Corporations are said to be like people: “head” office buildings front the “bodies” of manufacturing sheds behind. But unlike people, corporations reconfigure themselves with astonishing speed and flexibility. Guided by capital, corporations perform according to its rules; they mutate quickly around economic requirements, or they die. Yet buildings are static, immobile, and slowly built, in sharp contrast to the increasing speed with which corporate capital moves its goods. Architecture promised the corporation an image, and yet refused to deliver it quickly, or to change it rapidly.
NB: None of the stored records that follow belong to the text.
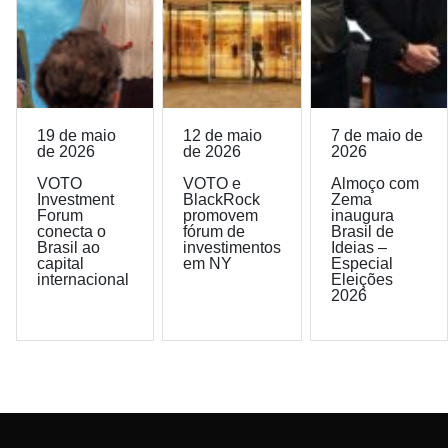
19 de maio
12 de maio
7 de maio de
de 2026
de 2026
2026
VOTO
VOTO e
Almoço com
Investment
BlackRock
Zema
Forum
promovem
inaugura
conecta o
fórum de
Brasil de
Brasil ao
investimentos
Ideias –
capital
em NY
Especial
internacional
Eleições
2026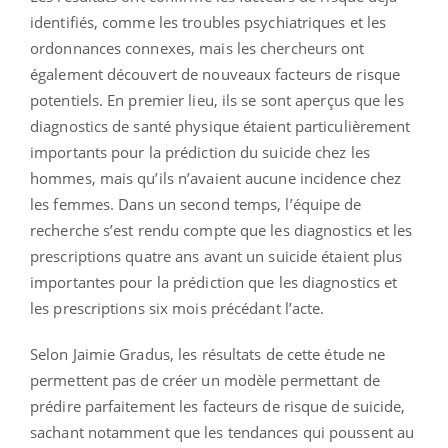
identifiés, comme les troubles psychiatriques et les
ordonnances connexes, mais les chercheurs ont
également découvert de nouveaux facteurs de risque
potentiels. En premier lieu, ils se sont aperçus que les
diagnostics de santé physique étaient particulièrement
importants pour la prédiction du suicide chez les
hommes, mais qu’ils n’avaient aucune incidence chez
les femmes. Dans un second temps, l’équipe de
recherche s’est rendu compte que les diagnostics et les
prescriptions quatre ans avant un suicide étaient plus
importantes pour la prédiction que les diagnostics et
les prescriptions six mois précédant l’acte.
Selon Jaimie Gradus, les résultats de cette étude ne
permettent pas de créer un modèle permettant de
prédire parfaitement les facteurs de risque de suicide,
sachant notamment que les tendances qui poussent au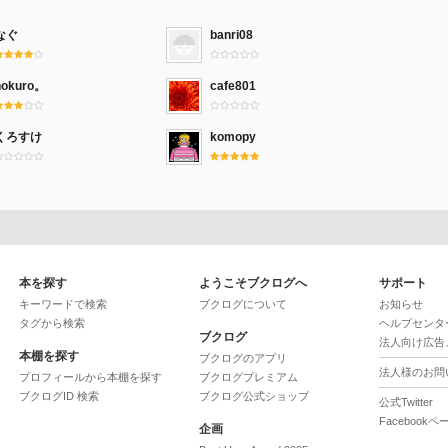
なぐ
banri08
hokuro。
cafe801
くろすけ
komopy
本を探す
ようこそブクログへ
サポート
キーワードで検索
ブクログについて
お知らせ
タグから検索
ヘルプセンタ
ブクログ
法人向け広告
本棚を探す
ブクログのアプリ
法人様のお問
プロフィールから本棚を探す
ブクログプレミアム
ブクログID 検索
ブクログ公式ショップ
公式Twitter
Facebookペ
企画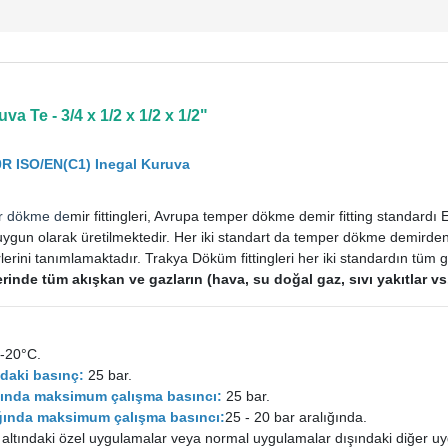
a Te - 3/4 x 1/2 x 1/2 x 1/2"
0R ISO/EN(C1) Inegal Kuruva
r dökme de
mir fittingleri, Avrupa temper dökme demir fitting standard
uygun olarak üretilmektedir. Her iki standart da temper dökme demirden im
rini tanımlamaktadır. Trakya Döküm fittingleri her iki standardın tüm ge
tlerinde tüm akışkan ve gazların (hava, su doğal gaz, sıvı yakıtlar 
-20°C.
daki basınç:
25 bar.
ığında maksimum çalışma basıncı:
25 bar.
lığında maksimum çalışma basıncı:
25 - 20 bar aralığında.
 altındaki özel uygulamalar veya normal uygulamalar dışındaki diğer uy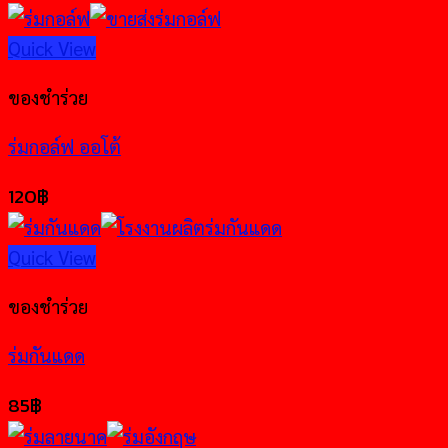
Quick View
ของชำร่วย
ร่มกอล์ฟ ออโต้
120
฿
Quick View
ของชำร่วย
ร่มกันแดด
85
฿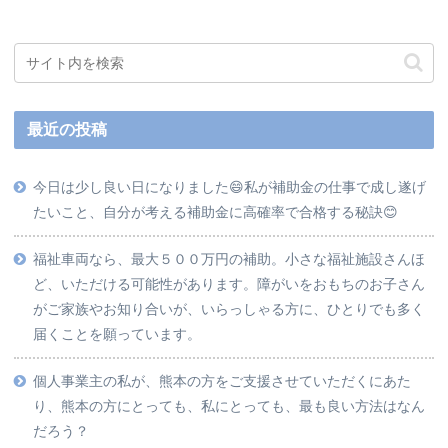
最近の投稿
今日は少し良い日になりました😄私が補助金の仕事で成し遂げ
たいこと、自分が考える補助金に高確率で合格する秘訣😊
福祉車両なら、最大５００万円の補助。小さな福祉施設さんほ
ど、いただける可能性があります。障がいをおもちのお子さん
がご家族やお知り合いが、いらっしゃる方に、ひとりでも多く
届くことを願っています。
個人事業主の私が、熊本の方をご支援させていただくにあた
り、熊本の方にとっても、私にとっても、最も良い方法はなん
だろう？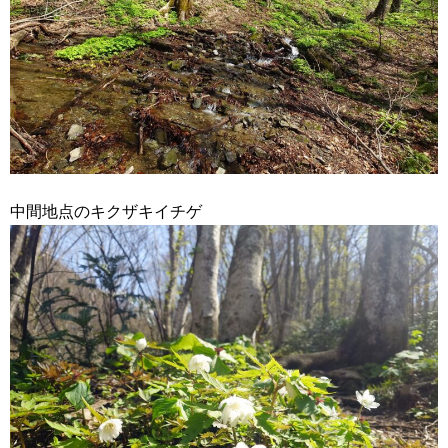
中間地点のキクザキイチゲ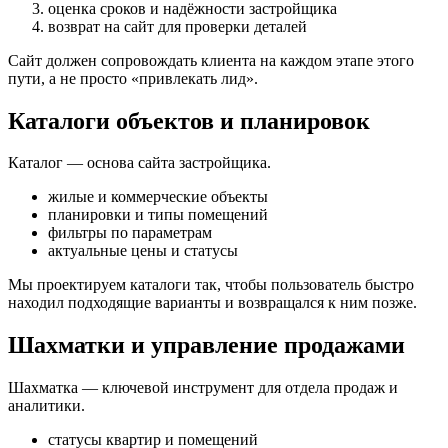
оценка сроков и надёжности застройщика
возврат на сайт для проверки деталей
Сайт должен сопровождать клиента на каждом этапе этого
пути, а не просто «привлекать лид».
Каталоги объектов и планировок
Каталог — основа сайта застройщика.
жилые и коммерческие объекты
планировки и типы помещений
фильтры по параметрам
актуальные цены и статусы
Мы проектируем каталоги так, чтобы пользователь быстро
находил подходящие варианты и возвращался к ним позже.
Шахматки и управление продажами
Шахматка — ключевой инструмент для отдела продаж и
аналитики.
статусы квартир и помещений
This course on architecture and business focuses on the tension between architecture’s solidity, and capital’s fluidity, charting corporate development and occupied space in and around buildings and cities throughout the world. We move in reverse chronological order from tall buildings such as the proposed Tokyo Sky Mile Tower (2045), the Burj Khalifa, the Hong Kong and Shanghai Banking Corporation headquarters, and Chicago’s many early towers, to other building types associated with the conduct of business: suburban malls and real estate development corporations, banks, quasi- or multi-national corporations, even monasteries. Six units include: non-place corporations, skyscrapers and the multinational, the City of London since WWII, the birth of the highrise and the American city, colonial corporations across the globe, and early monastic and banking corporations in Europe.
Lecture: Tue, Thu 2:30-4:00pm Lec Rm 1 MLB
Multiple discussion sections offered.